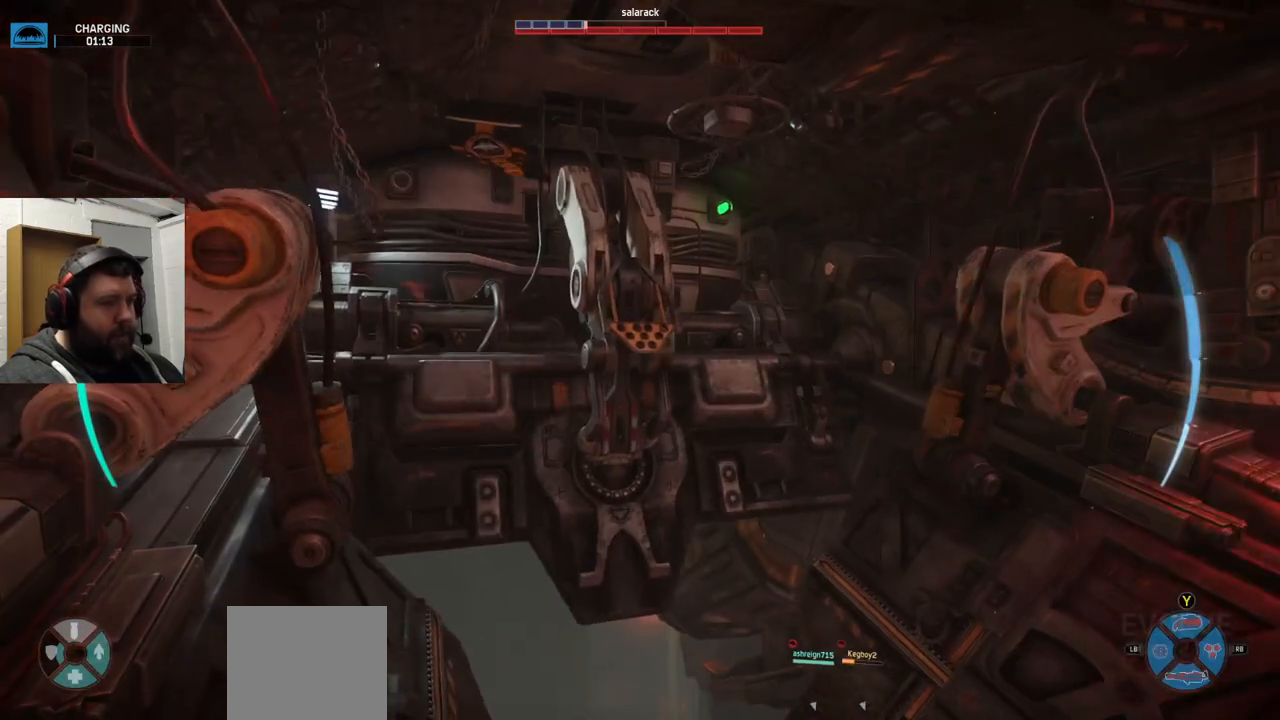
{"buttons": [], "left_stick": "center", "right_stick": "center", "events": []}
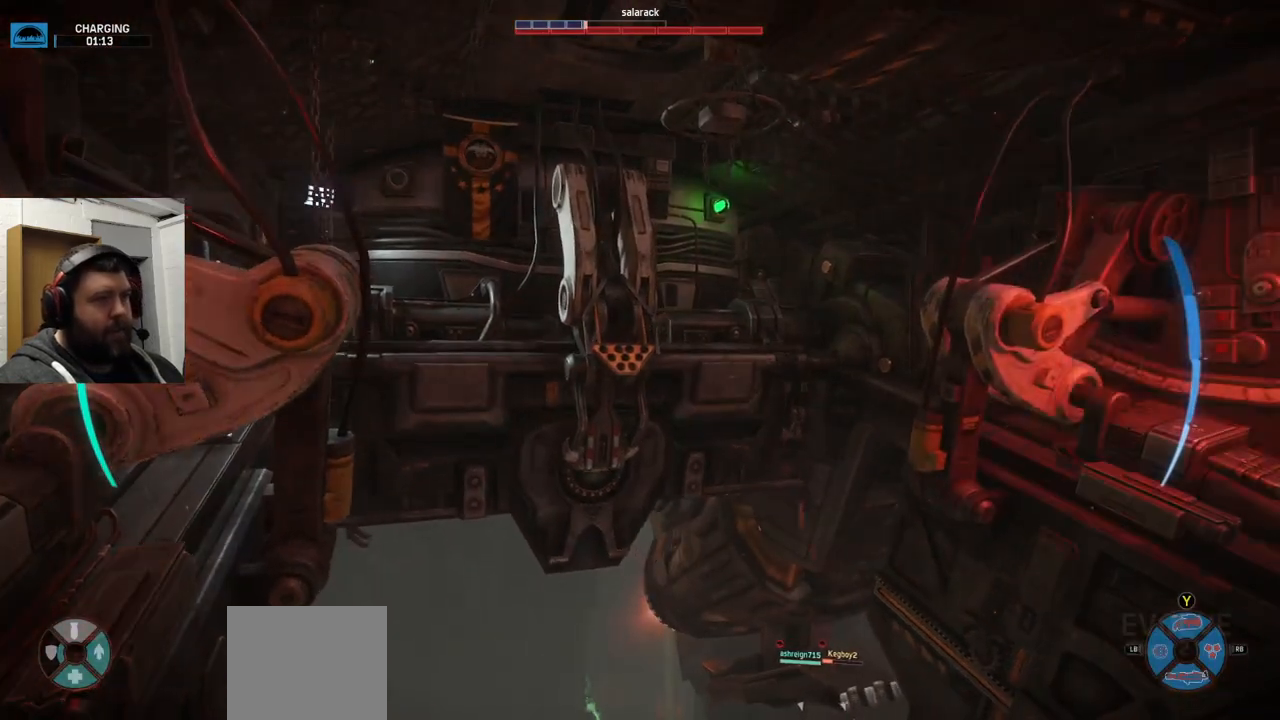
{"buttons": [], "left_stick": "center", "right_stick": "up", "events": [[267, "right_stick", "up"]]}
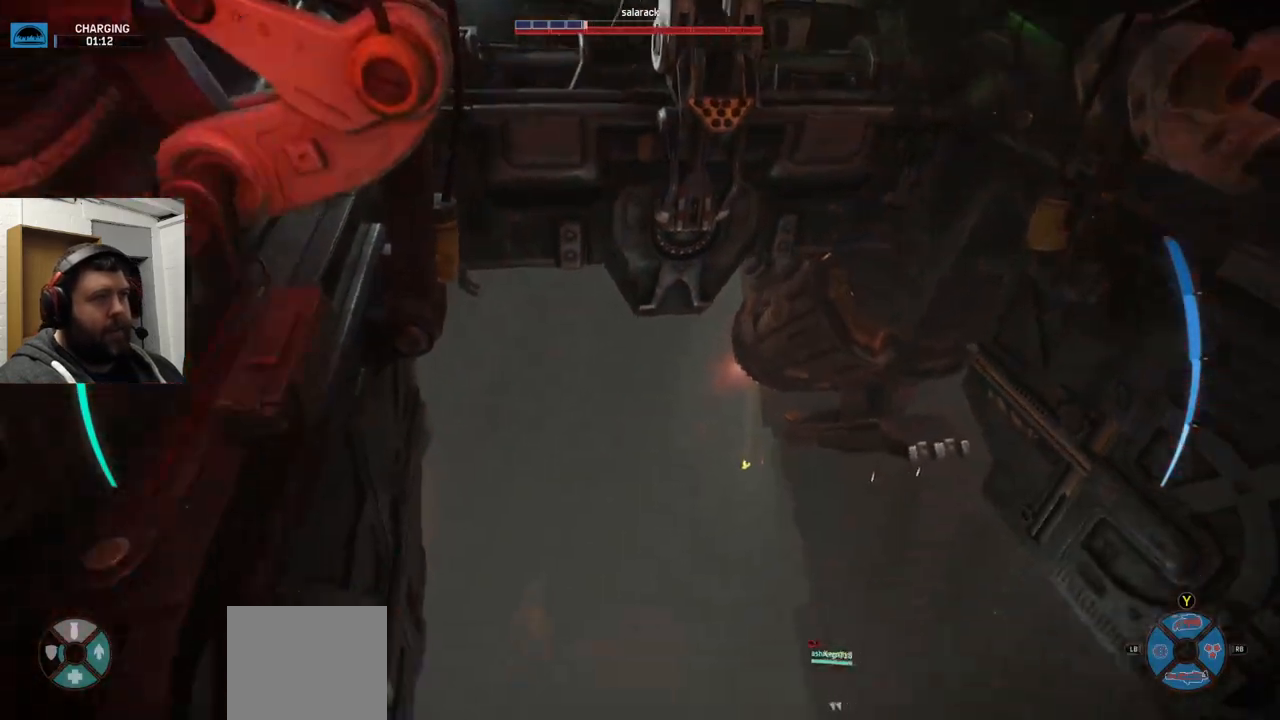
{"buttons": [], "left_stick": "center", "right_stick": "center", "events": [[400, "right_stick", "center"]]}
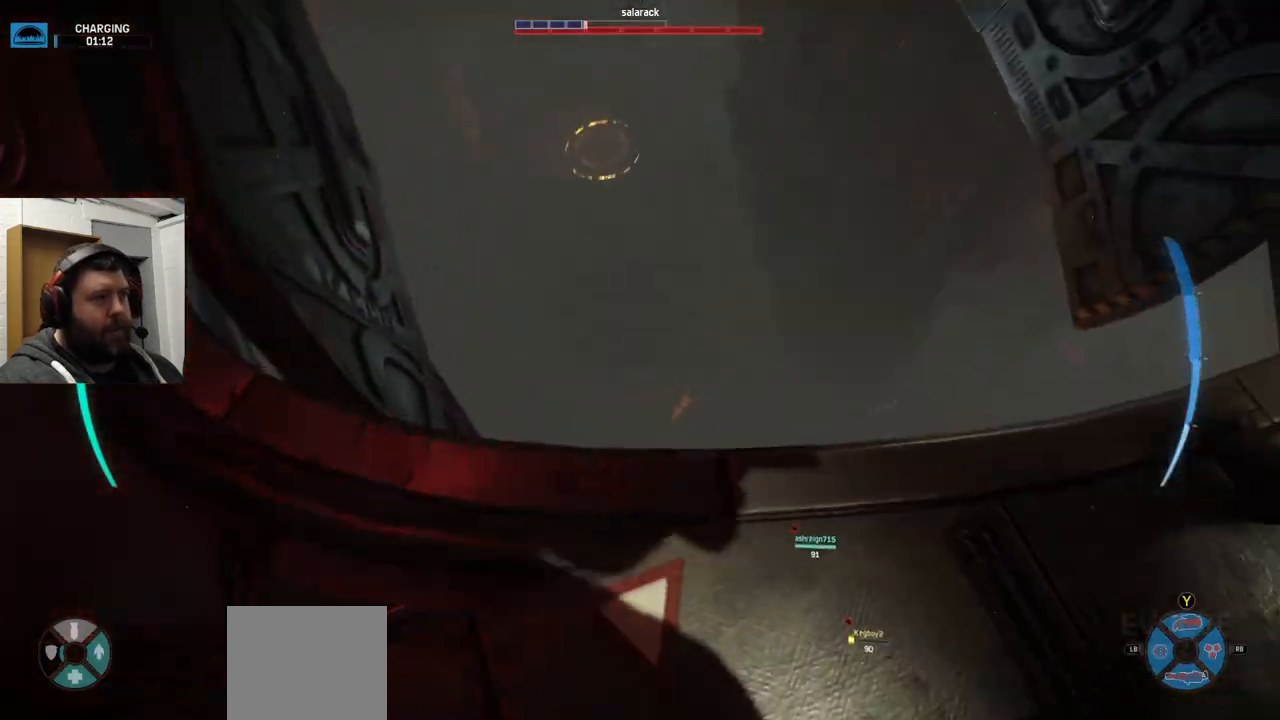
{"buttons": [], "left_stick": "center", "right_stick": "center", "events": []}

· · · · ·

Problem to solve — Restate all of the material word for word, leaving every picture out.

Answer to this problem —
{"buttons": [], "left_stick": "center", "right_stick": "center", "events": []}
{"buttons": [], "left_stick": "center", "right_stick": "up", "events": [[267, "right_stick", "up"]]}
{"buttons": [], "left_stick": "center", "right_stick": "center", "events": [[400, "right_stick", "center"]]}
{"buttons": [], "left_stick": "center", "right_stick": "center", "events": []}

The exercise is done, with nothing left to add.